Wood filling done in preparation for painting:
Obviously I need to a way to access the internal components of the cabinet once it’s finished so I opted for a simple door mounted on a piano hinge.
I thought it best to include a drawer so I could have a keyboard permanently attached to the PC in case I needed to fix a problem quickly.
Whatever you do, when painting MDF you must prime the material first. MDF is super absorbent and the paint job will look crap if you don’t prepare the MDF before painting it.
Here’s the finalised and primed control panel. Note the new button holes at the top for navigation and the player ½ start buttons.
Pretty pleased with the paint job. I used a water-based satin finish black paint from B&Q. I applied most of the paint with a radiator roller and touched up the tricky parts with a small brush. Don’t worry, I did finish painting the drawer!
Wiring up the control panel was a complete pain in the arse. I bought the excellent MINI-PAC arcade cabinet builders kit from Arcade World UK. It comes with a controller board to convert the switch activity to key presses, loads of buttons, two joysticks and a wiring harness. I ended up buying two new joysticks (these ones) because the included ones just weren’t sensitive enough.

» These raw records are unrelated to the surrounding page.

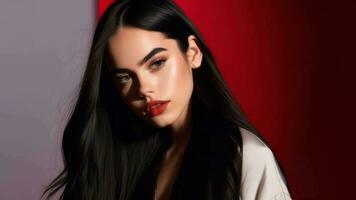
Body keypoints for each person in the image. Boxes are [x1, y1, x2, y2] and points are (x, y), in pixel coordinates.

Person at [41, 0, 292, 199]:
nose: (144, 89)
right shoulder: (115, 160)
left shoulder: (245, 156)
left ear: (192, 53)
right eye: (125, 77)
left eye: (157, 63)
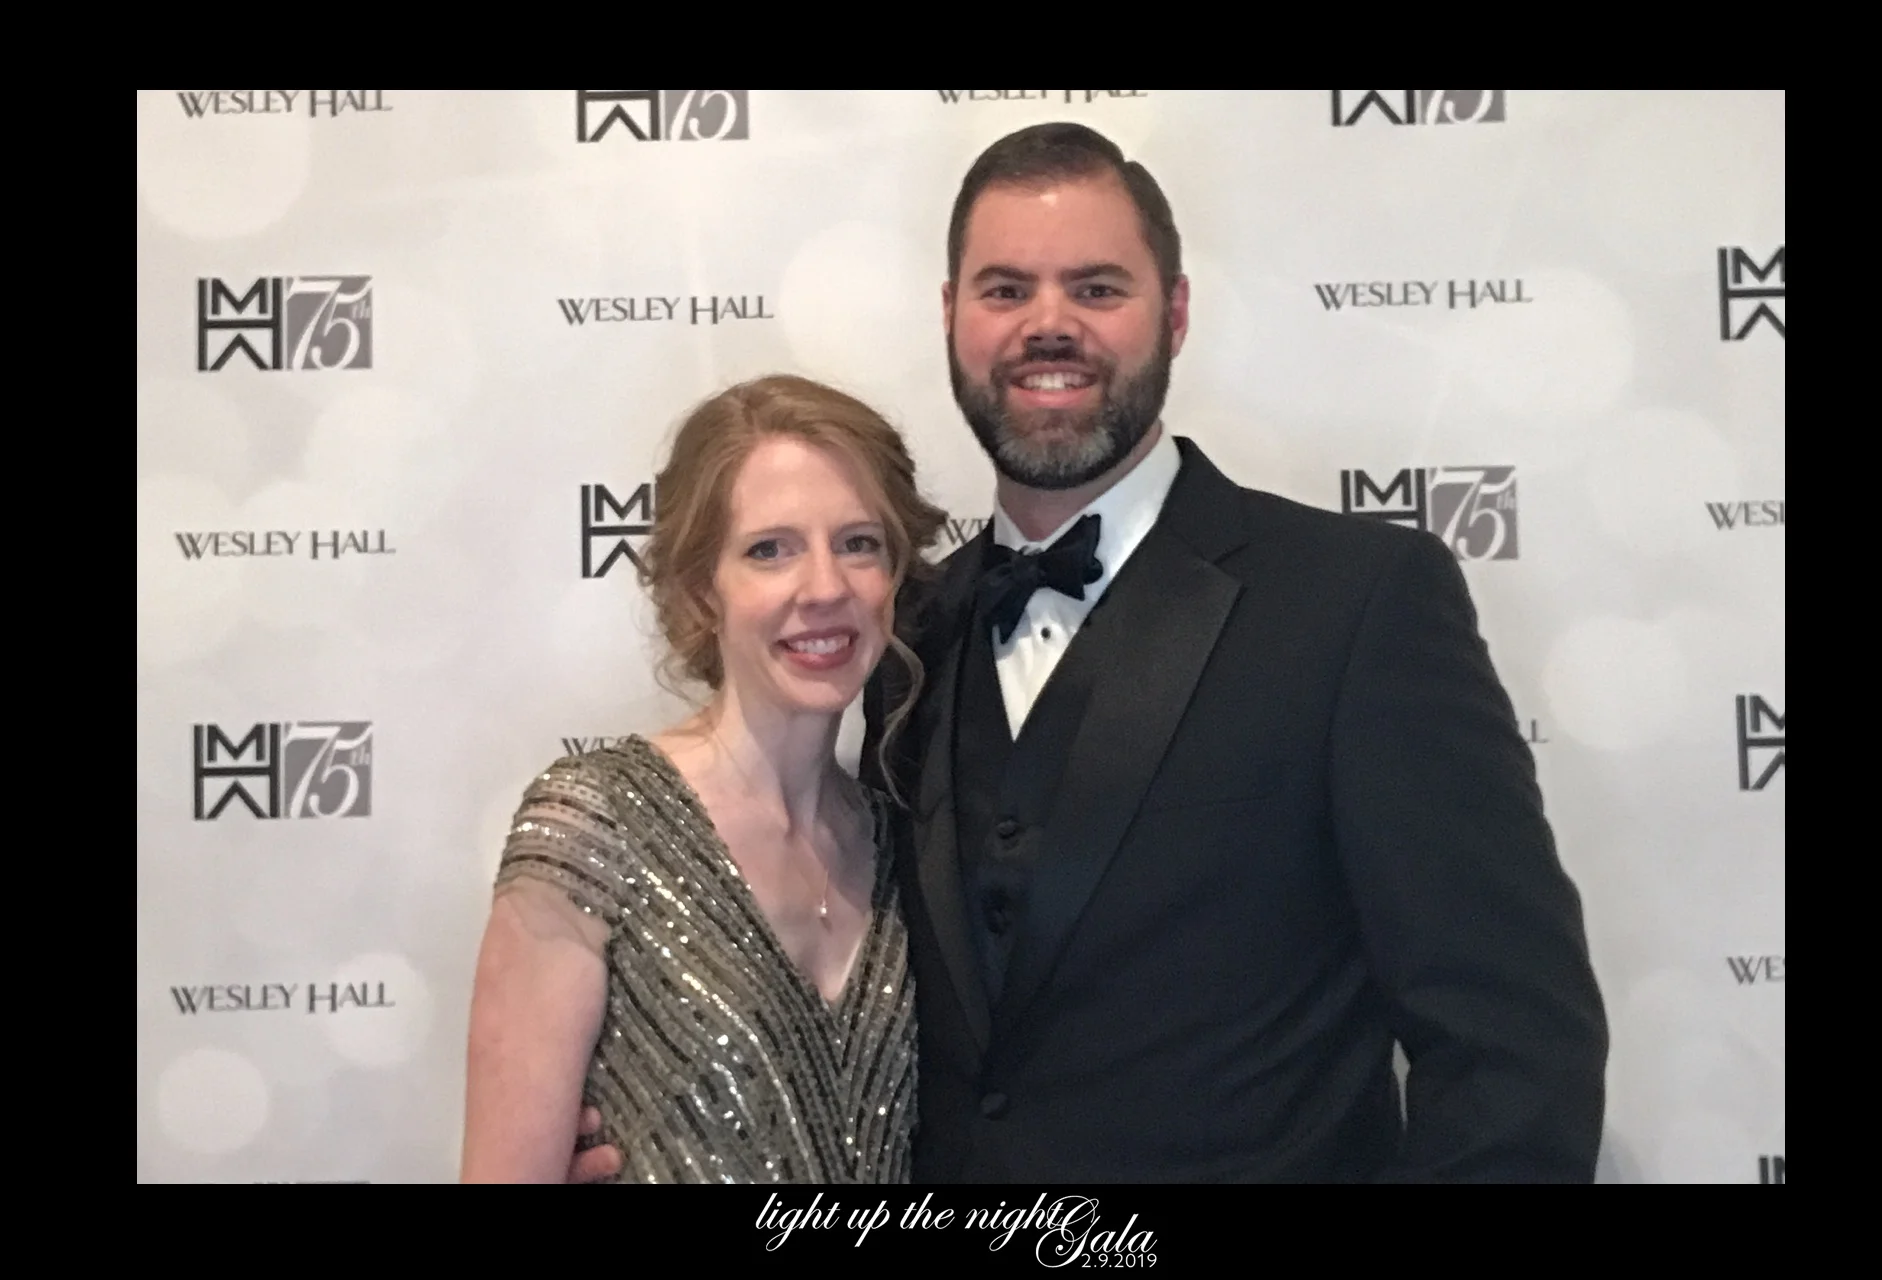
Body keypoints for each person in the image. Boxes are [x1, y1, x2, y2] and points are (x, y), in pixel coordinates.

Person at [575, 122, 1610, 1184]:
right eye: (1006, 289)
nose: (1048, 324)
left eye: (1098, 288)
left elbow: (1513, 1050)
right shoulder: (899, 635)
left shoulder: (1357, 602)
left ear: (1176, 312)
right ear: (951, 316)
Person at [461, 374, 946, 1184]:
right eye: (770, 550)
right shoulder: (592, 826)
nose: (825, 587)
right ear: (701, 589)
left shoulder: (903, 842)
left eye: (859, 543)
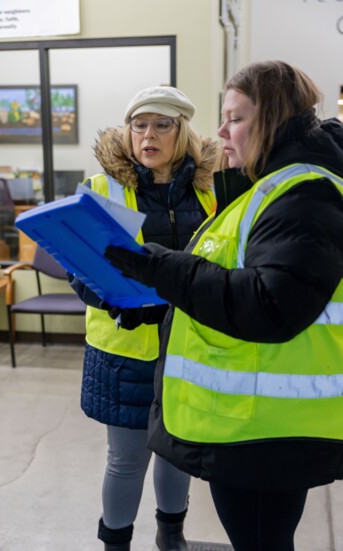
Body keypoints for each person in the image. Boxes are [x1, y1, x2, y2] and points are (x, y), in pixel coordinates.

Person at [104, 60, 343, 551]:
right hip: (253, 420)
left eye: (234, 117)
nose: (220, 131)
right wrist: (153, 298)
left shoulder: (302, 192)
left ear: (272, 120)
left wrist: (158, 267)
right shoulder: (263, 187)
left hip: (266, 431)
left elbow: (269, 305)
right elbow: (229, 279)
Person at [69, 85, 219, 550]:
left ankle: (170, 536)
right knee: (127, 458)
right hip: (125, 349)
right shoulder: (102, 189)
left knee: (178, 453)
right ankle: (115, 543)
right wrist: (113, 297)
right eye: (139, 124)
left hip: (189, 346)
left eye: (161, 124)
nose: (148, 135)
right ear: (128, 130)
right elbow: (80, 268)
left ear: (182, 131)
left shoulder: (211, 191)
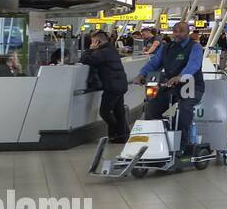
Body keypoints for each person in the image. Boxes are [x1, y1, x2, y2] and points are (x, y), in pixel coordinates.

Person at [135, 21, 206, 155]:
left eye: (181, 31)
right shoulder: (167, 47)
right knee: (152, 108)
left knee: (183, 111)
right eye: (175, 31)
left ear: (188, 32)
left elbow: (194, 65)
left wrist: (181, 76)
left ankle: (181, 146)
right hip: (170, 86)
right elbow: (154, 63)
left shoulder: (195, 47)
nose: (178, 34)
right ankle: (154, 143)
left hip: (192, 87)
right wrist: (141, 74)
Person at [80, 30, 129, 143]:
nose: (91, 43)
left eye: (93, 41)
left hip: (112, 86)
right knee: (118, 111)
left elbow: (85, 60)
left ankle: (115, 132)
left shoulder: (102, 52)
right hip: (120, 84)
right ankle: (122, 136)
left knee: (105, 112)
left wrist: (90, 49)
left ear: (97, 41)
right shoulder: (111, 49)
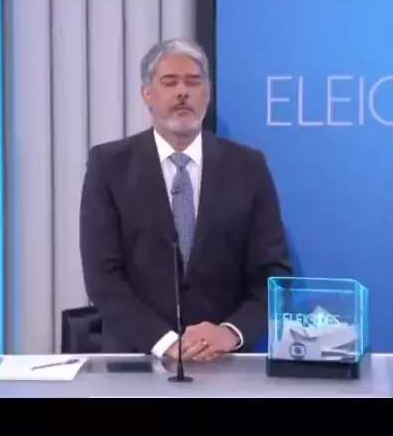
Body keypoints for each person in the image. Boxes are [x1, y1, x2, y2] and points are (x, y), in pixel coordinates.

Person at [80, 38, 292, 362]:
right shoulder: (109, 166)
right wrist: (165, 342)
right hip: (137, 360)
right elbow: (103, 277)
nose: (182, 92)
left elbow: (274, 275)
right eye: (170, 82)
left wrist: (230, 332)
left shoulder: (248, 167)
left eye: (193, 82)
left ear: (208, 93)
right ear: (147, 94)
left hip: (224, 362)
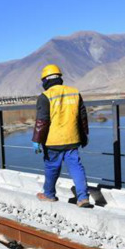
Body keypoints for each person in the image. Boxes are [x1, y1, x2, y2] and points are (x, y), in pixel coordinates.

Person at [32, 64, 91, 207]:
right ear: (60, 78)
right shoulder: (75, 93)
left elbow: (42, 121)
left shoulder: (45, 96)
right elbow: (82, 117)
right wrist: (84, 136)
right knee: (76, 167)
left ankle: (49, 195)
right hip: (73, 138)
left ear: (45, 80)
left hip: (53, 141)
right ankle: (83, 198)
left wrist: (37, 140)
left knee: (52, 167)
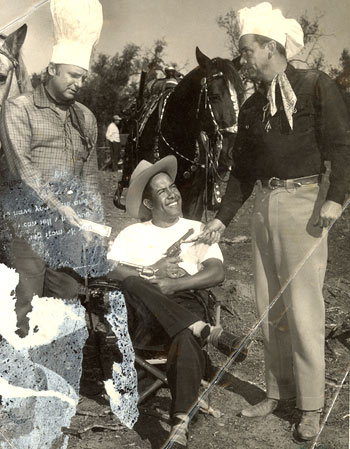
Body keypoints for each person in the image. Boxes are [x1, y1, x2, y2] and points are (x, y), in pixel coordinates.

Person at [201, 2, 350, 442]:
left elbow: (342, 145)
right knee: (270, 307)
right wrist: (223, 220)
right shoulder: (251, 107)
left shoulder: (315, 86)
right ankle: (276, 390)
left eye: (247, 51)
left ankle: (310, 405)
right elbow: (243, 173)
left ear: (270, 47)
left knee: (303, 309)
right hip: (265, 208)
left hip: (305, 205)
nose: (242, 59)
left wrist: (337, 198)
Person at [107, 155, 248, 448]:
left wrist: (176, 284)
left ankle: (179, 423)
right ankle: (202, 329)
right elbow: (112, 269)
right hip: (144, 312)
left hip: (186, 300)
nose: (172, 193)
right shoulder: (132, 233)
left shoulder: (198, 228)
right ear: (148, 204)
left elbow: (216, 272)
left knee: (184, 333)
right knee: (132, 281)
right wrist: (153, 272)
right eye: (162, 191)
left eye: (172, 186)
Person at [0, 0, 104, 338]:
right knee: (25, 301)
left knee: (68, 299)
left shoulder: (86, 117)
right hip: (27, 219)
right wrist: (61, 209)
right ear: (51, 70)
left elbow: (90, 176)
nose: (78, 83)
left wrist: (94, 223)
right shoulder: (20, 109)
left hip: (69, 227)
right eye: (73, 75)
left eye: (83, 78)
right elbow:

Here’s the finished control panel. The lighting is bad in this photo. I don’t notice any odd reflections on the panel from the varnish when using it day-to-day.
The car speakers I bought for the build were straightforwards enough to mount.
Here’s how the coindoor is mounted. The mounts came with the coindoor assembly.
From the front.
After putting the PC and a power strip inside and pushing the T-moulding in place, the cabinet was in a playable state.
So I moved it out of the garage into my study and played a little Street Fighter II. Obviously Ken rules!
All that was left was for the final touches. I ordered two pieces of plexiglass for the marquee and sandwiched a vinyl sticker from Game on Grafix between them. I then got a piece of 5 mm black tinted plexiglass cut and mounted it to some battens in front of the monitor. All plexiglass was bought from (and cut to size by) Sheet Plastics UK. After glueing some architrave around the base of the plexiglass bezel and putting some vinyl on the sides, I was done.
This project taught me a lot about general wood-working and tool handling. Whilst overall I’m happy with the finish, I definitely would do better next time. Here are a few things I wish I had done differently:
- Routed the front of the control panel for a T-moulded finish
- Mounted the speakers horizontally above the screen rather than angled as it would have made mounting the monitor plexiglass much easier
- Put more thought into how I would mount the monitor plexiglass before I started. It’s currently permenantly fixed in place which will make accessing the monitor difficult if it breaks
- Drilled holes for flipper buttons in the side of the cabinet for virtual pinball games (I may do this if I can be bothered to get the control panel out)
I love my arcade and it’s proving to be really popular with my new friends here in Torquay. In fact, my neighbour and his son were round over the weekend playing. I’m still working on getting my wife to give it a go - if anyone can think of a good game to start her on I’m listening!